• _Problem to work on_
Rewrite the review from "Therefore, I’m going" up to and including "down ninety minutes.", putting "film" in place of "documentary".

:: Passage

So, I chose to watch a Netflix original based on a YA novel. I’m a logical thinker.
Of course, yes, there could have been easy adjustments made to improve this story about a female teen recognising the stupid rules and habits of a patriarchal system. For starters, shifting the point of view to the black girl.
But I was surprised by how few adjustments I could come up with. Plot? Not always as subtle as it could be, but perfect for the audience. Scrip and lines? Surprisingly without any attempt to be “down with the youths”. Characterisation and love interest? Nice, cute and wholesome.
Honestly, I think I’m still surprised.
Therefore, I’m going to keep it at that. No deeper digging, not reading the original material.
Oh, but the fun we had.
Short documentary – existing almost completely out of talking heads – about an art scam I’ve never heard of before. Yeah, I’ll take it.
Made You Look shows that you don’t need much or a long running time to keep someone’s attention. I wasn’t invested in this story nor its characters and yet (maybe because of that?) I was suddenly down ninety minutes.

::::
:: Entries shown

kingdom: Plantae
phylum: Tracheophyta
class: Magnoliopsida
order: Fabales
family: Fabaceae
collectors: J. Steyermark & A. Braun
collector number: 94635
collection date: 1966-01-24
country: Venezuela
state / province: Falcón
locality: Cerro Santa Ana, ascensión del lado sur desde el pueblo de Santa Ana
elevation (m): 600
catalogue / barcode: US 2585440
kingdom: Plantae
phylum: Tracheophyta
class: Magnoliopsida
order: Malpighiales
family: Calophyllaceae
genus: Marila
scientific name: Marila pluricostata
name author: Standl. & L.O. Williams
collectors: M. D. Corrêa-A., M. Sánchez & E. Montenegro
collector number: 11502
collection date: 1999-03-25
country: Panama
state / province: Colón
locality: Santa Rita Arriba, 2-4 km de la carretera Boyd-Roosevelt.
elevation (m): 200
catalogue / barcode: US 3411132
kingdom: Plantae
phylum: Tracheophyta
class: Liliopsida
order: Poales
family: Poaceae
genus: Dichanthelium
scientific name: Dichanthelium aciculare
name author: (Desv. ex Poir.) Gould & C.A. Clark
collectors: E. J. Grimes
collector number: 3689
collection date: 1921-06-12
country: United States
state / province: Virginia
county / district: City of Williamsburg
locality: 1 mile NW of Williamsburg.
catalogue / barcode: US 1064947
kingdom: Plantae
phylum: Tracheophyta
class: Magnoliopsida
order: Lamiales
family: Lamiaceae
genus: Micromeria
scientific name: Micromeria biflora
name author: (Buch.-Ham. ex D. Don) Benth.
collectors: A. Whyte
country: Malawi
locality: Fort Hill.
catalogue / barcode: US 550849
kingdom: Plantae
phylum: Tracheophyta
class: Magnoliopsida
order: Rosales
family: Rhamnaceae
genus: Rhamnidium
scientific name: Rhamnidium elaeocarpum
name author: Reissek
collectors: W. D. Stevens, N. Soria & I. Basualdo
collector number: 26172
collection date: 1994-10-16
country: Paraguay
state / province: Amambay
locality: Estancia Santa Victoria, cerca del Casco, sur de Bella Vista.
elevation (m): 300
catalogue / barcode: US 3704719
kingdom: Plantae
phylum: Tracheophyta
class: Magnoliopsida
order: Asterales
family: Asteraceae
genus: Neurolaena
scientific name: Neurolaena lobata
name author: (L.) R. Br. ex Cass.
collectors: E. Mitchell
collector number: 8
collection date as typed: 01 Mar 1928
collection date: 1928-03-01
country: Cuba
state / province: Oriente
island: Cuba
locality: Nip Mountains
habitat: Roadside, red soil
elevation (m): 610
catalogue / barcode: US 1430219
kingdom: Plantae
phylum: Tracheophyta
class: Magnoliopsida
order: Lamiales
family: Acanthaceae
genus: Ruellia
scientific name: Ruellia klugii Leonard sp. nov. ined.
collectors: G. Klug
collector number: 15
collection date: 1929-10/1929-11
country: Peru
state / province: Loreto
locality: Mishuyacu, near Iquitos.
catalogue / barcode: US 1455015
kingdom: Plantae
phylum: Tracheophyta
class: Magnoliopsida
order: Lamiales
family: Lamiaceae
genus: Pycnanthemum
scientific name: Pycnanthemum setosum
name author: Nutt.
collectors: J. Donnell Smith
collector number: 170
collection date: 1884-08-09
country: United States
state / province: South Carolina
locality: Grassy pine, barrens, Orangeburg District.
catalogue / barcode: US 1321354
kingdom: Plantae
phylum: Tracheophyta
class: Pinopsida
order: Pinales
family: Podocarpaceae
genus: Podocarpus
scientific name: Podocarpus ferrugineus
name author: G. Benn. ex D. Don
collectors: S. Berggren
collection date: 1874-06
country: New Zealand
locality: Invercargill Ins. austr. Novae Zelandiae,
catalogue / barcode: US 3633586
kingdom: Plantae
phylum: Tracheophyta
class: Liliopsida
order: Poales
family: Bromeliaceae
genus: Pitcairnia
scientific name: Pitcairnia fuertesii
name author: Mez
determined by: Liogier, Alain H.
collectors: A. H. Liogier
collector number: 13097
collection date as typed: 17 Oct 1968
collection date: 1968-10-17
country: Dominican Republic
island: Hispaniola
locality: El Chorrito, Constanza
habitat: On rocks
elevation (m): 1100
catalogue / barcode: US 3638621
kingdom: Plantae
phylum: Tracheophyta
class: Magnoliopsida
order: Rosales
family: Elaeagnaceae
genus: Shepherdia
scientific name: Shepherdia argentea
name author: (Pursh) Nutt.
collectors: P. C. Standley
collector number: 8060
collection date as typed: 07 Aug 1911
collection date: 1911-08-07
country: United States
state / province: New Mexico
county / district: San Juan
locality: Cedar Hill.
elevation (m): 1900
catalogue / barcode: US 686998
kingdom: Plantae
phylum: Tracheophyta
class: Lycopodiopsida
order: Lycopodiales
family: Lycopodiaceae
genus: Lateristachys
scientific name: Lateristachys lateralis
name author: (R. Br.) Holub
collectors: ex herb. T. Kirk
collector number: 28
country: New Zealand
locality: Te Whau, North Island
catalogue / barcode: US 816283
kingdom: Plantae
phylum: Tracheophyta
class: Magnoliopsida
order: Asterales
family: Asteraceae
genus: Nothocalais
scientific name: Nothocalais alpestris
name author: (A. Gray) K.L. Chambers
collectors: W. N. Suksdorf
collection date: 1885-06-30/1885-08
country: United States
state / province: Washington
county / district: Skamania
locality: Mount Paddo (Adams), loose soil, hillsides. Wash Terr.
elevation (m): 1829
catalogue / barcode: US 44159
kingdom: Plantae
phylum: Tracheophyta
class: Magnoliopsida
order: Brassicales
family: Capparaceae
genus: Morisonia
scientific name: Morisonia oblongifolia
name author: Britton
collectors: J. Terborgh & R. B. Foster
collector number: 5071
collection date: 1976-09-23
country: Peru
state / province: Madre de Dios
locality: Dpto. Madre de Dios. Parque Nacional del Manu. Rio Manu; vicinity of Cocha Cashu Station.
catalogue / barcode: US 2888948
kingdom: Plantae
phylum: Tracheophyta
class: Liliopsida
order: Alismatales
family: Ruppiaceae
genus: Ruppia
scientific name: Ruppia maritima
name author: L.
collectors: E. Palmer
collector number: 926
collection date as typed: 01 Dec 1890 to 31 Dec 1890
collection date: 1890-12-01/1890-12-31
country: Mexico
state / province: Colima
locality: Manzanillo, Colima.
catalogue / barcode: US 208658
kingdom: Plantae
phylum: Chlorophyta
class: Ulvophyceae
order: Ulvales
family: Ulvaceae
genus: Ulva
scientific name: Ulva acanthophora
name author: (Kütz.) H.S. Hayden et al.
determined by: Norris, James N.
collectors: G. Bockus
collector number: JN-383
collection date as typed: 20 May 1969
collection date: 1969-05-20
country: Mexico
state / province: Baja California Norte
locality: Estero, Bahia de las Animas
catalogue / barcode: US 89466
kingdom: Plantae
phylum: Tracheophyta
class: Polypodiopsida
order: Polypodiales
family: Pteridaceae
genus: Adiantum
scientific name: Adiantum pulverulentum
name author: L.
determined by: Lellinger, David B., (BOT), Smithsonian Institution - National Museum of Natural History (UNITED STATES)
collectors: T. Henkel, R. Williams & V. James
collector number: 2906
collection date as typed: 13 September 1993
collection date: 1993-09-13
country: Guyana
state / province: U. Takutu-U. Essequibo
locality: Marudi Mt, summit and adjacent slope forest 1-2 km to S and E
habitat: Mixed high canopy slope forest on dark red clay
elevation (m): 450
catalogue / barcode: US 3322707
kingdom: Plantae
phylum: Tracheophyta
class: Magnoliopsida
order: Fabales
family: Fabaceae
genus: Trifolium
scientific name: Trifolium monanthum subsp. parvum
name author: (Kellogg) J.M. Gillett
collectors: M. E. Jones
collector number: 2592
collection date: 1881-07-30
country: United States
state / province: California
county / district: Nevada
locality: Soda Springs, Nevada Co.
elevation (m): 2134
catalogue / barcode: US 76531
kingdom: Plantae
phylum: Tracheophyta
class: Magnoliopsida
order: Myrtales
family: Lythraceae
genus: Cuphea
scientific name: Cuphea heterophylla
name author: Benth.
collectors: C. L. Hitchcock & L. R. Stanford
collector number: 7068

::::

• _Answer to this problem_
Therefore, I’m going to keep it at that. No deeper digging, not reading the original material.
Oh, but the fun we had.
Short film – existing almost completely out of talking heads – about an art scam I’ve never heard of before. Yeah, I’ll take it.
Made You Look shows that you don’t need much or a long running time to keep someone’s attention. I wasn’t invested in this story nor its characters and yet (maybe because of that?) I was suddenly down ninety minutes.